He pointed out rates “are below historical averages and the market can function just fine. It has for a long time with the 10-year right where it is, and it can go up another 50 basis points and it’s just fine. We’re just in a hangover from the cheap money.”

Dillavou noted that companies must work to solve for “different spreads based on what the new rates are.” It will also require putting negative mindsets behind them and an expectation that the “Fed has to fix our business, then there’s great opportunity today,” he said.

Turning to a discussion of the geographic locations and types of retail properties panelists see as performing well in 2023, as well as future leasing expectations, Logan noted small format retail is a smart strategy to create thriving centers, especially when anchored by restaurants and destination retail. “Big isn’t better. The right retail is better,” he said.

Taub noted that “retail is a highly evolutionary business” and the investment thesis should drive the “where” in retail. Successful strategies can vary “depending on the capital” when considering grocery versus power versus lifestyle versus other formats.

GIVEN ENTRIES |
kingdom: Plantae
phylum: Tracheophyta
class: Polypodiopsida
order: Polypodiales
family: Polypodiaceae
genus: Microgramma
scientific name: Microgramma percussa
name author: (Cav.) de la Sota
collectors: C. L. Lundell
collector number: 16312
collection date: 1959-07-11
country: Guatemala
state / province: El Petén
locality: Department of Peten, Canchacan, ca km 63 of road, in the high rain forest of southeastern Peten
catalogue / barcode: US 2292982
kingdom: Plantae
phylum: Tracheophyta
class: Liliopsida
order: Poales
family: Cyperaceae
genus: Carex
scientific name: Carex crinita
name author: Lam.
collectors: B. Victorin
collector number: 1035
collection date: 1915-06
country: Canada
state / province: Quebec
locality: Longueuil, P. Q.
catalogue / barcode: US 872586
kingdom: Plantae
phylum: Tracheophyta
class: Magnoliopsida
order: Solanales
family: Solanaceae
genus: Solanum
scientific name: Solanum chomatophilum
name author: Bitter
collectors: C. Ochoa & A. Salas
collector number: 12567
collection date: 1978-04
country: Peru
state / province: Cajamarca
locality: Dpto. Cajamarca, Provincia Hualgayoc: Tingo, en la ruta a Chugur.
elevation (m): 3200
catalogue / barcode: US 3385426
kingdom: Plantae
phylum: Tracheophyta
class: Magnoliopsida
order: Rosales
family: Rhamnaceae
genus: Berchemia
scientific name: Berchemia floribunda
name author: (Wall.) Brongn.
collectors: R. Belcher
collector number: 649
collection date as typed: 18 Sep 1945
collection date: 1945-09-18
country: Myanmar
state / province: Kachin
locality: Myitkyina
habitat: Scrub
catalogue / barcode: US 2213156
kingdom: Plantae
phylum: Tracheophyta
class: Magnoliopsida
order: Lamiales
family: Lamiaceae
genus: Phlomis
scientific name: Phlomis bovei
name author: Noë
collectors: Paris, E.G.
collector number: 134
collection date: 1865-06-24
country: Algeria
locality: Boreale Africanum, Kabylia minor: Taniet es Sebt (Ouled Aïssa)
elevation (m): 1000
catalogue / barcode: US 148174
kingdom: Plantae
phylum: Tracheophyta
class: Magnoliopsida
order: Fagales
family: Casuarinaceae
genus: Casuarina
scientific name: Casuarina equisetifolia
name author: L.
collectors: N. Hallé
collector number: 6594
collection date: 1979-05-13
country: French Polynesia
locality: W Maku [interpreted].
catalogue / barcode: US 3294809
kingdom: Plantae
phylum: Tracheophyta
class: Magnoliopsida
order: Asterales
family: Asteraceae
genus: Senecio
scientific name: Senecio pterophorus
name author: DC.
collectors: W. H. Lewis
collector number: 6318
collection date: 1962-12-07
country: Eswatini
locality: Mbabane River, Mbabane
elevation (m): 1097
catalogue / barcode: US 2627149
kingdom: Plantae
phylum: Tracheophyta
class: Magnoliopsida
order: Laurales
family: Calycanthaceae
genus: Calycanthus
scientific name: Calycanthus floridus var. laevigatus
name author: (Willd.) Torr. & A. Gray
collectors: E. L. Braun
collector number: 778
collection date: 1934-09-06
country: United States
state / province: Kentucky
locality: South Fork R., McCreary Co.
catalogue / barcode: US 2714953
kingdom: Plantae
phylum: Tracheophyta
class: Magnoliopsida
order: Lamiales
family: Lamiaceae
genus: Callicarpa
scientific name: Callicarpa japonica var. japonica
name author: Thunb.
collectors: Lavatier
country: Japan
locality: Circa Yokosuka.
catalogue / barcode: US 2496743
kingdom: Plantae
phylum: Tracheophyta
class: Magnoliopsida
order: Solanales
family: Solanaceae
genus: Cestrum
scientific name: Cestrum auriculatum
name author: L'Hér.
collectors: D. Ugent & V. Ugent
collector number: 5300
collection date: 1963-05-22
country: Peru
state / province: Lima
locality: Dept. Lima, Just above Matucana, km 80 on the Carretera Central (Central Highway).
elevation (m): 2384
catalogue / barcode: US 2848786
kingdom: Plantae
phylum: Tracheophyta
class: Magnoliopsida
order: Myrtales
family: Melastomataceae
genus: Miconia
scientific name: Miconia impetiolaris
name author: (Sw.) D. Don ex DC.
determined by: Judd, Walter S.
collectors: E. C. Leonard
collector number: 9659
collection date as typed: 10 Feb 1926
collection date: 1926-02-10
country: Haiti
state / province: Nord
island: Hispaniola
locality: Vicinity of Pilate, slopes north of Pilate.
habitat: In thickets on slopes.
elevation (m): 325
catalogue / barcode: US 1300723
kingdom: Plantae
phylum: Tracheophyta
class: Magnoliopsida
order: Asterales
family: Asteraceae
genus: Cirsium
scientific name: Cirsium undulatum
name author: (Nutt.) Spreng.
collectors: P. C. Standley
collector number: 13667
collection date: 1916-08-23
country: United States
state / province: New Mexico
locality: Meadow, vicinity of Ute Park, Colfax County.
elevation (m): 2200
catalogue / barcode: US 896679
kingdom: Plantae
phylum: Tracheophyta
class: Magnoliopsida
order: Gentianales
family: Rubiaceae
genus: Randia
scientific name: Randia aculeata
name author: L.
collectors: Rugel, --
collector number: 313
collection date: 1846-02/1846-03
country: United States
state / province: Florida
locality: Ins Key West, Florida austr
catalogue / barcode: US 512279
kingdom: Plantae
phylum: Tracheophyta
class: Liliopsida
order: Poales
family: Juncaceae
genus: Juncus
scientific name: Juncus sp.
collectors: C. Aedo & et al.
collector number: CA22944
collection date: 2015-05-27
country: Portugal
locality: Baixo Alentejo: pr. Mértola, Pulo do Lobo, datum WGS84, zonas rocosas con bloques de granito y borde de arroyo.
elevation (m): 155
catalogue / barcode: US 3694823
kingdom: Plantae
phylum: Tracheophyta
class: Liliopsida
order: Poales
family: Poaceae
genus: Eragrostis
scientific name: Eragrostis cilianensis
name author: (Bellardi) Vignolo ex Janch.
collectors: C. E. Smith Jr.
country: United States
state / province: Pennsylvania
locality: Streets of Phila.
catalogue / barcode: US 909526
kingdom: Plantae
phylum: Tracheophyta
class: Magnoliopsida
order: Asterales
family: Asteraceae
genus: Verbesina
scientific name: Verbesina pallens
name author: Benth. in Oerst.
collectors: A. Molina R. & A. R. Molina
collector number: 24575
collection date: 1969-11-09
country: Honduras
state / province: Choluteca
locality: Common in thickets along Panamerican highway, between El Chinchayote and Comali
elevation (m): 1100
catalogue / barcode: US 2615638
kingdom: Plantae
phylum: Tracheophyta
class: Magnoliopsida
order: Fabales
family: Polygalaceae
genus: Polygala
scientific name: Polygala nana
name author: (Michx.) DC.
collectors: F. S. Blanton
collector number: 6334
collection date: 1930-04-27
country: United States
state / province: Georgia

PROBLEM DETAILS | Repeat the retail real estate panel text word for word. The records were taken from a separate source.

RESPONSE TO THE EXERCISE |
He pointed out rates “are below historical averages and the market can function just fine. It has for a long time with the 10-year right where it is, and it can go up another 50 basis points and it’s just fine. We’re just in a hangover from the cheap money.”

Dillavou noted that companies must work to solve for “different spreads based on what the new rates are.” It will also require putting negative mindsets behind them and an expectation that the “Fed has to fix our business, then there’s great opportunity today,” he said.

Turning to a discussion of the geographic locations and types of retail properties panelists see as performing well in 2023, as well as future leasing expectations, Logan noted small format retail is a smart strategy to create thriving centers, especially when anchored by restaurants and destination retail. “Big isn’t better. The right retail is better,” he said.

Taub noted that “retail is a highly evolutionary business” and the investment thesis should drive the “where” in retail. Successful strategies can vary “depending on the capital” when considering grocery versus power versus lifestyle versus other formats.